Input data.
# # # #

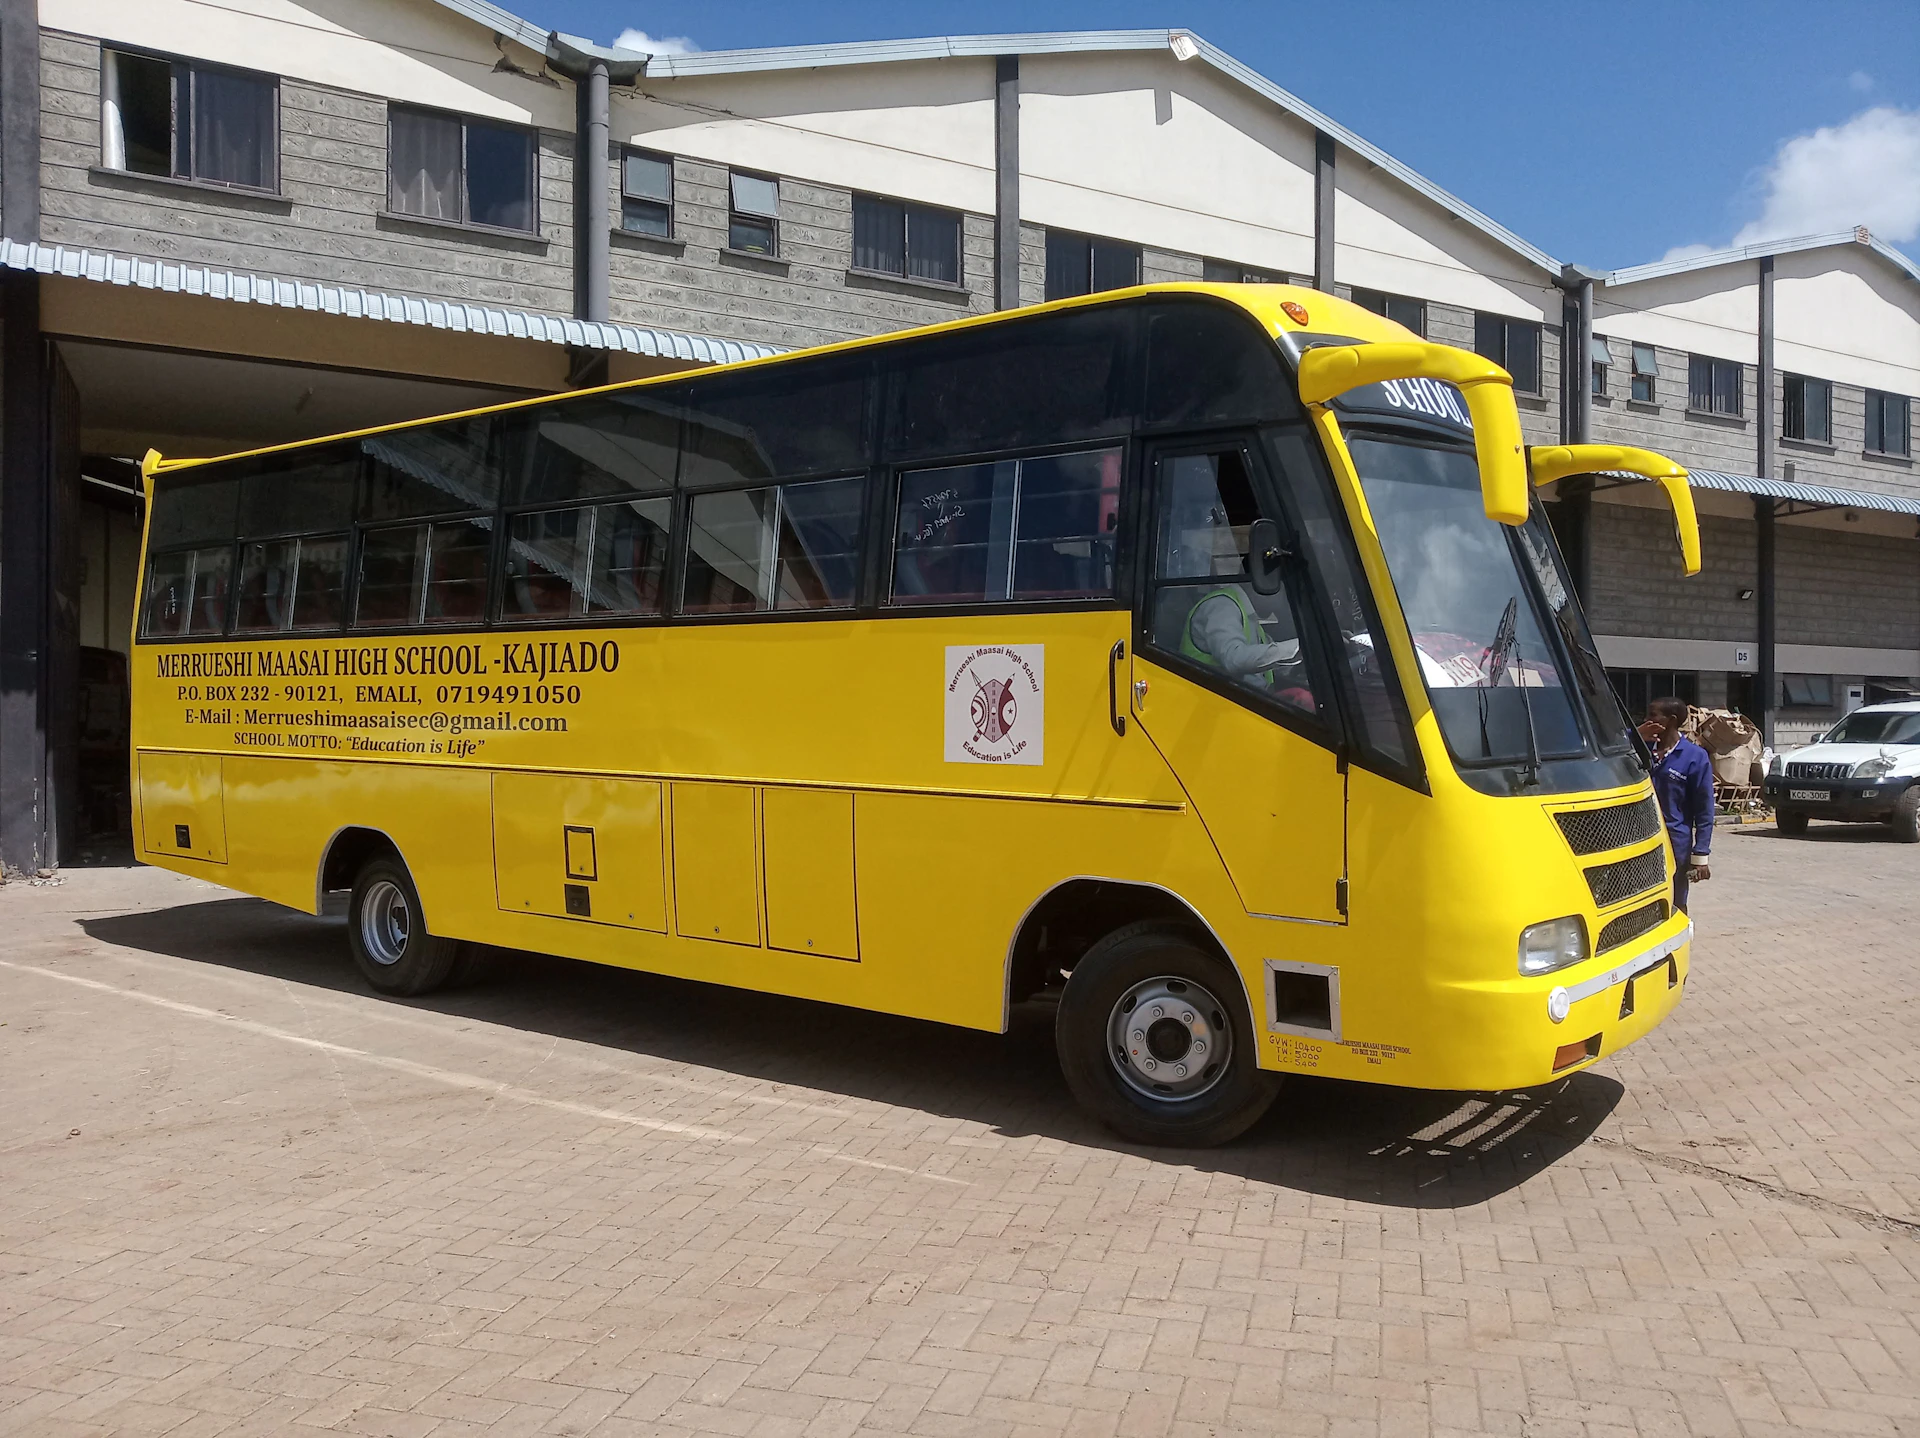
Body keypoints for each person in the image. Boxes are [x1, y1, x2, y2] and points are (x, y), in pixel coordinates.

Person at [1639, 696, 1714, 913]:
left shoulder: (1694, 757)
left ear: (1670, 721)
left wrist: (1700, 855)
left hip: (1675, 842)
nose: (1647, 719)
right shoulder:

# # # #

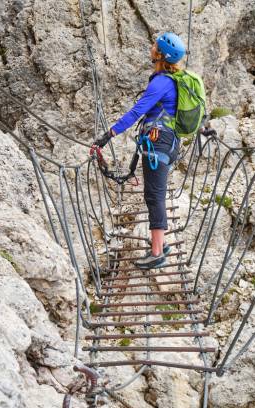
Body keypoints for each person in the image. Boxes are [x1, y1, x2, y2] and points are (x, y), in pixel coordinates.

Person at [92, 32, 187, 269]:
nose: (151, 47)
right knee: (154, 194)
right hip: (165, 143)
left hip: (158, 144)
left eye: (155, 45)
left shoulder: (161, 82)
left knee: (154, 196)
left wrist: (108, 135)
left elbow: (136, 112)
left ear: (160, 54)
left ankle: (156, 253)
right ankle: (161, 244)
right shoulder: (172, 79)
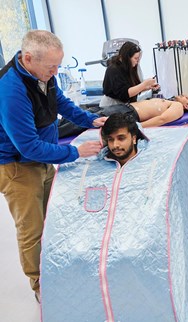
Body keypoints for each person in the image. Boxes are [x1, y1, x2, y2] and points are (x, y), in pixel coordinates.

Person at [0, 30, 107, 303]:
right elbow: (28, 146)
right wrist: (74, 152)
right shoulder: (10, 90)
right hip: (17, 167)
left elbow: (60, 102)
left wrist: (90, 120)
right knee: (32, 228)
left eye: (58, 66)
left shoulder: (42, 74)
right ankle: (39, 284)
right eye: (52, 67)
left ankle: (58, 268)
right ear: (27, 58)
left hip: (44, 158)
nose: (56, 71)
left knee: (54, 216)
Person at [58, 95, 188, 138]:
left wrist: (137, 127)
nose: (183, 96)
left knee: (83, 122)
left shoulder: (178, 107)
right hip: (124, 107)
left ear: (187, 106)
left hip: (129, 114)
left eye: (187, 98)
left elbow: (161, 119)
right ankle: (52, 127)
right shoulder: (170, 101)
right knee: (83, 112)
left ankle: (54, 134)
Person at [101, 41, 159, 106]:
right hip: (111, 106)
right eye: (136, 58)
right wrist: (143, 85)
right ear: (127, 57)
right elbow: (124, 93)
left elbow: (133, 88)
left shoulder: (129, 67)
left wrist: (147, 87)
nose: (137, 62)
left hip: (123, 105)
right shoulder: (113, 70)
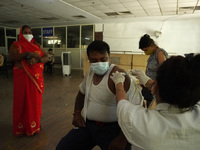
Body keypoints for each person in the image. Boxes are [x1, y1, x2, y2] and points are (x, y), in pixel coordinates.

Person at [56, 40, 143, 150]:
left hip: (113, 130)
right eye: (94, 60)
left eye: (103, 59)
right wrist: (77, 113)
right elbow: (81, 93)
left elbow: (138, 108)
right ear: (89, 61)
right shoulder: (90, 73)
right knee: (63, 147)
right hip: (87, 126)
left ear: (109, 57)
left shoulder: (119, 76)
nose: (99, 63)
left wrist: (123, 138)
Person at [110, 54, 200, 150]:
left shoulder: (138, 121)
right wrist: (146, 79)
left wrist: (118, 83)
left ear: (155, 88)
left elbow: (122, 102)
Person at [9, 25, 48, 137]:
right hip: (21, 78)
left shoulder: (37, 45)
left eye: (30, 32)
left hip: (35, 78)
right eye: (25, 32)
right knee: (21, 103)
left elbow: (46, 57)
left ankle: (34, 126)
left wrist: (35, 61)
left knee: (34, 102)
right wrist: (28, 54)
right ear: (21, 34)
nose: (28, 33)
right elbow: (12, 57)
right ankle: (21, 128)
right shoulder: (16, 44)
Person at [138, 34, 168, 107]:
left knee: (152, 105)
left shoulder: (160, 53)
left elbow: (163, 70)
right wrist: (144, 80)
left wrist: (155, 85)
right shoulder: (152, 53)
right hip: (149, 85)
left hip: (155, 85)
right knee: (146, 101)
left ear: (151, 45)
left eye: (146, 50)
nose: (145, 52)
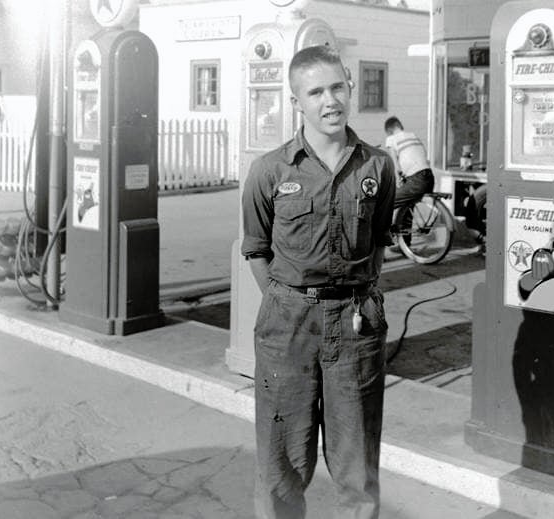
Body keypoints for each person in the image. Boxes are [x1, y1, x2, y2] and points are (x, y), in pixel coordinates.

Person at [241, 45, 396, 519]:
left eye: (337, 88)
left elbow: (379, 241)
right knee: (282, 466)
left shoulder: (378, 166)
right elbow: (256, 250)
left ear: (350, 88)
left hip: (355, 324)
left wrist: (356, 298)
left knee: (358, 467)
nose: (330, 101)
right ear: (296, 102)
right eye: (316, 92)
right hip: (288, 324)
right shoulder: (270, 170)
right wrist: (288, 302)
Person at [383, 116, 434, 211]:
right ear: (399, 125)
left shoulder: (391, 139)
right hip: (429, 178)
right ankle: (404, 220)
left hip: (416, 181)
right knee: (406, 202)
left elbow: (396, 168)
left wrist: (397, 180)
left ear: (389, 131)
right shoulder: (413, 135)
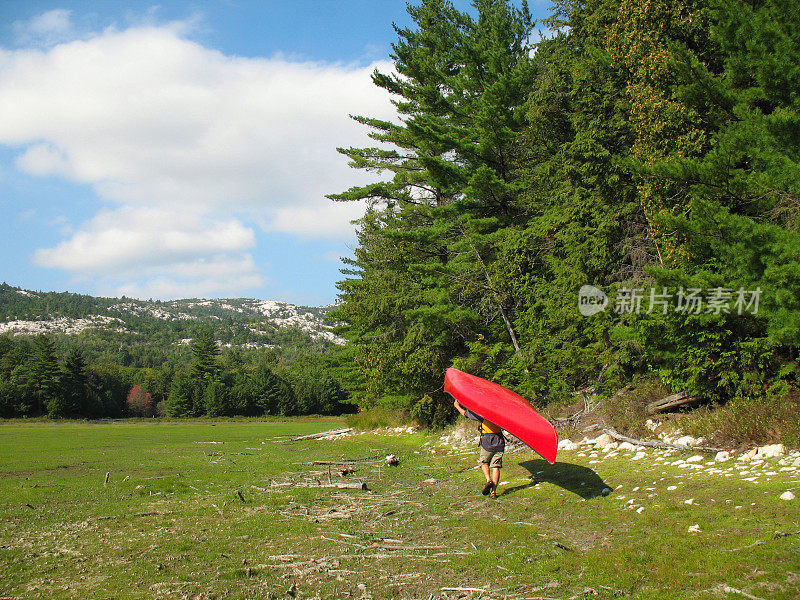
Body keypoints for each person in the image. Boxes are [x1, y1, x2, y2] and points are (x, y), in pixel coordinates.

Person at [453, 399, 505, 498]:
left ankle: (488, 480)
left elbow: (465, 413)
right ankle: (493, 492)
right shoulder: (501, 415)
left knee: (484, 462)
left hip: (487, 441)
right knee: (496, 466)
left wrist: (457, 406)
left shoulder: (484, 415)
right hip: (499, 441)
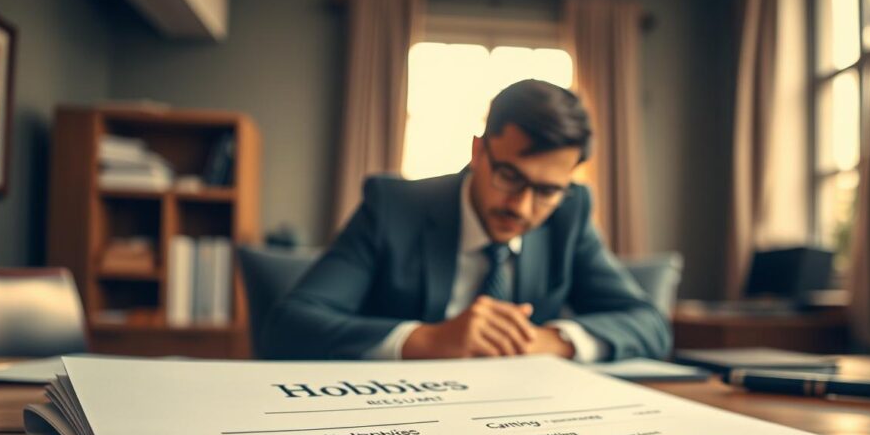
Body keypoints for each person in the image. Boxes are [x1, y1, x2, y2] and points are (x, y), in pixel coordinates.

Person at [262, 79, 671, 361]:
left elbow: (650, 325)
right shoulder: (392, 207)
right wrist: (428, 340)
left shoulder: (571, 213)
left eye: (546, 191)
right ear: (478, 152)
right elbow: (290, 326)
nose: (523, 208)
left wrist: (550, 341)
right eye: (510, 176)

# # # #

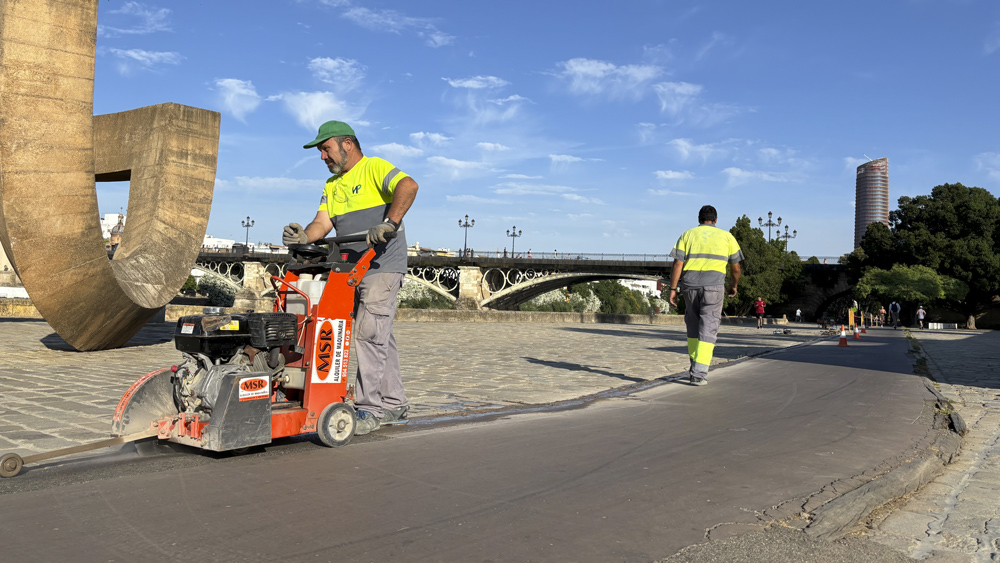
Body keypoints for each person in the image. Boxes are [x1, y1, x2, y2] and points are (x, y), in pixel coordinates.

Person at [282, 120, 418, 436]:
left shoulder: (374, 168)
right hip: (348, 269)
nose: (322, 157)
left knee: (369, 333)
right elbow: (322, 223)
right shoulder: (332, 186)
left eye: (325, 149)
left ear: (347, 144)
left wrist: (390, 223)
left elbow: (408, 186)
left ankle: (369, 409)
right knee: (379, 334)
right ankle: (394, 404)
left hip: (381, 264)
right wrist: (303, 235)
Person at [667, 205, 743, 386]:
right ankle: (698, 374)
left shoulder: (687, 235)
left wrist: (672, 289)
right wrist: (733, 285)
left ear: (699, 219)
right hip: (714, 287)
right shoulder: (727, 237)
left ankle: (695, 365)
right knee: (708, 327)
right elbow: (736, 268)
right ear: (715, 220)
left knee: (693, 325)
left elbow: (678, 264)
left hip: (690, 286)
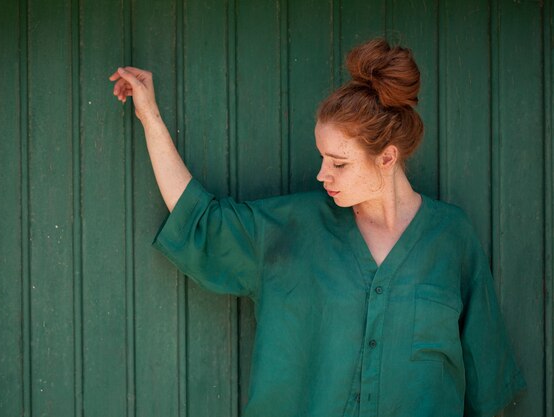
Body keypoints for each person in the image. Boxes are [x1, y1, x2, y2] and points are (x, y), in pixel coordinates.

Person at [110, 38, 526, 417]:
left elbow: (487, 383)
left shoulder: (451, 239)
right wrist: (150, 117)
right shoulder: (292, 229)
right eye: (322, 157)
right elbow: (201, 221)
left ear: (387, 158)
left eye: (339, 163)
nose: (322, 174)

# # # #

Task directions. Count how many lines above carry the word "nose". Only the number is required.

Task solution. 12